SOSPs in the 1980s and 1990s allowed some graduate students to informally review papers, but the first formal shadow PC that we know of was for NSDI 2004. Other recent systems conferences (SIGCOMM 2005, SOSP 2007) have also run shadow PCs. Anja Feldmann wrote a detailed report on the SIGCOMM 2005 experience . Between Feldmann's experience and that of NSDI 2004, which ran five distinct shadow PCs , it seems that shadow PCs seldom pick anywhere near the same program as the regular PC. It is not clear how much of the difference is due to the greater experience of the regular-PC members, and how much is due to the randomness of the process.
There is a lot of published advice to the authors of scientific papers. This article is not the place for a comprehensive review of that literature. However, several of these have expressed specific complaints about the quality of papers submitted to systems conferences, and illuminate some of the problems that conference committees are facing.
Roy Levin and David Redell wrote about the somewhat disappointing quality of submissions to the Ninth SOSP, which they co-chaired. They also gave advice to authors of subsequent systems papers . More recently, Mark Allman wrote a plea to authors based on his own struggles trying to review badly-written submissions to SIGCOMM 2001 .
Although it is not at all specific to computer systems conferences, every scientific author should read George Gopen and Judith Swan's classic article on ``The Science of Scientific Writing'' . They describe not how to write an entire paper, but how to write sentences and paragraphs that readers (and overburdened reviewers) can understand. Too many authors clearly have not learned this skill.
Finally, Tomás Grim reports on the results of a study on scientific authorship that simply cries out for replication among the computer systems community .

**Task brief**:
In the text on systems conference reviewing, can you give the part starting with "There is a lot" and going on through "committees are facing." again, with "conference committees" changed to "program committees"? The listing is separate material with no connection to the text on systems conference reviewing.

**Entries provided**:
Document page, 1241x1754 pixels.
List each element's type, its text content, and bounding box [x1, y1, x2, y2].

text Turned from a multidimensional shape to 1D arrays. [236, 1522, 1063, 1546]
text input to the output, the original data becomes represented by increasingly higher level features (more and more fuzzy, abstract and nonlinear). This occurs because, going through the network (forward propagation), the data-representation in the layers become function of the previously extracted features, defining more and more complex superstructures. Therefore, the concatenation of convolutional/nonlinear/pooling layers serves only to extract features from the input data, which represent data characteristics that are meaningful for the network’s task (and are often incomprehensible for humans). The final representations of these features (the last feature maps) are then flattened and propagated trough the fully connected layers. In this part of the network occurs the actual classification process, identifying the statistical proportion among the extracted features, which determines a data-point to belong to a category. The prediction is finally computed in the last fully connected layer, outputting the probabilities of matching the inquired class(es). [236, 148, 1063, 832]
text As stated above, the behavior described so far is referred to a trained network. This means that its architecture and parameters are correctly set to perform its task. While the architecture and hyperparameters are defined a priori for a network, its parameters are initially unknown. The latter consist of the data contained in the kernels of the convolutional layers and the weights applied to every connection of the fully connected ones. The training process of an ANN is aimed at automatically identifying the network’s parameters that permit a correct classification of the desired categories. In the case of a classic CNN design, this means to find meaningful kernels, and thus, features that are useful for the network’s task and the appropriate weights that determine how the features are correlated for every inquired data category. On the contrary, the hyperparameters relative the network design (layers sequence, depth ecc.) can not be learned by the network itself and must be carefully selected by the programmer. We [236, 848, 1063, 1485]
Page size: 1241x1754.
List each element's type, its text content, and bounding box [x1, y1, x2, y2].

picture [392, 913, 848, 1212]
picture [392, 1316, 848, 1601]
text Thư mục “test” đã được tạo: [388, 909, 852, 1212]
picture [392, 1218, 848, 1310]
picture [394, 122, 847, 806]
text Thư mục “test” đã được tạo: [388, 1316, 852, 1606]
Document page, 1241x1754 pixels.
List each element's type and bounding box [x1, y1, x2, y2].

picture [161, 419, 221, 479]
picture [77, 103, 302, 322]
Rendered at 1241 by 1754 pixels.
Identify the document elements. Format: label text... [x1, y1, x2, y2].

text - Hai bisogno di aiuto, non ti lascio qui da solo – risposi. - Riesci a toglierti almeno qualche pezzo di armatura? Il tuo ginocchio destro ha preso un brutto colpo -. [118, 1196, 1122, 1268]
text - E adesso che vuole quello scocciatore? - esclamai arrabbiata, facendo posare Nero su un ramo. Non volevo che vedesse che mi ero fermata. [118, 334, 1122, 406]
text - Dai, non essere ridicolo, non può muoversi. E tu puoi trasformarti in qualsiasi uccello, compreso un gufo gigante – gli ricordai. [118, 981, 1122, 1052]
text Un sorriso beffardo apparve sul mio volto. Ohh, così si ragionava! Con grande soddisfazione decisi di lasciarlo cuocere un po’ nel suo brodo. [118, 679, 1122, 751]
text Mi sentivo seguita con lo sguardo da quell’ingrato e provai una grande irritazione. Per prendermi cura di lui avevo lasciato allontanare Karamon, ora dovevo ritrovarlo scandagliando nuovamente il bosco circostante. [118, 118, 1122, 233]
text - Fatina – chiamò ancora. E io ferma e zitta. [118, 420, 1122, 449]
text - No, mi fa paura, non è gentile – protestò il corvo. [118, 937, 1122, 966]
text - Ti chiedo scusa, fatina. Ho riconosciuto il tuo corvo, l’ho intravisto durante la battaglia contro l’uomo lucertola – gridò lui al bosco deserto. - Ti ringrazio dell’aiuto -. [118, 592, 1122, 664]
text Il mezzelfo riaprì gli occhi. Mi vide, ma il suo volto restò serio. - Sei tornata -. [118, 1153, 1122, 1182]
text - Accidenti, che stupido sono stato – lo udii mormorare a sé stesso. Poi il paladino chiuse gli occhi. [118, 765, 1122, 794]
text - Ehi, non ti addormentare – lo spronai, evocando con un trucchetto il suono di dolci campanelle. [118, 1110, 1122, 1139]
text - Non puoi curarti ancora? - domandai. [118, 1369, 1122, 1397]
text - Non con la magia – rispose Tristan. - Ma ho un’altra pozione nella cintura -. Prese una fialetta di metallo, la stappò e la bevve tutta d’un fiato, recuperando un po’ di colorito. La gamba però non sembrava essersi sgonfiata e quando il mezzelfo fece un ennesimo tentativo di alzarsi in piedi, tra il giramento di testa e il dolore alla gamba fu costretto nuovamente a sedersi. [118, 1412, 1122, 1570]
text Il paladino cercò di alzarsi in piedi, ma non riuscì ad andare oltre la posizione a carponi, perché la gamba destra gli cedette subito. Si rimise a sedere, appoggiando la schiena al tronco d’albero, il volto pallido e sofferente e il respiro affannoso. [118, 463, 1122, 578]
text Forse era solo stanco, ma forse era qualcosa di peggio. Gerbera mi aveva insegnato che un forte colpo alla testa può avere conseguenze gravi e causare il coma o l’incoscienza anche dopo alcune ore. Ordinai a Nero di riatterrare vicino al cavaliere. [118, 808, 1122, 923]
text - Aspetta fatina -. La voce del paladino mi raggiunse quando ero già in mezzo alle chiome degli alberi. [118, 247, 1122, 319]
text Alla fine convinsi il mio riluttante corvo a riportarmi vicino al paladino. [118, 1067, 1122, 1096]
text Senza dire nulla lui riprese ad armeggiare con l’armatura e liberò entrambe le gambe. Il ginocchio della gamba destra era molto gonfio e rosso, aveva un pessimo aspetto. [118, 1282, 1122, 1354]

**The reply**:
There is a lot of published advice to the authors of scientific papers. This article is not the place for a comprehensive review of that literature. However, several of these have expressed specific complaints about the quality of papers submitted to systems conferences, and illuminate some of the problems that program committees are facing.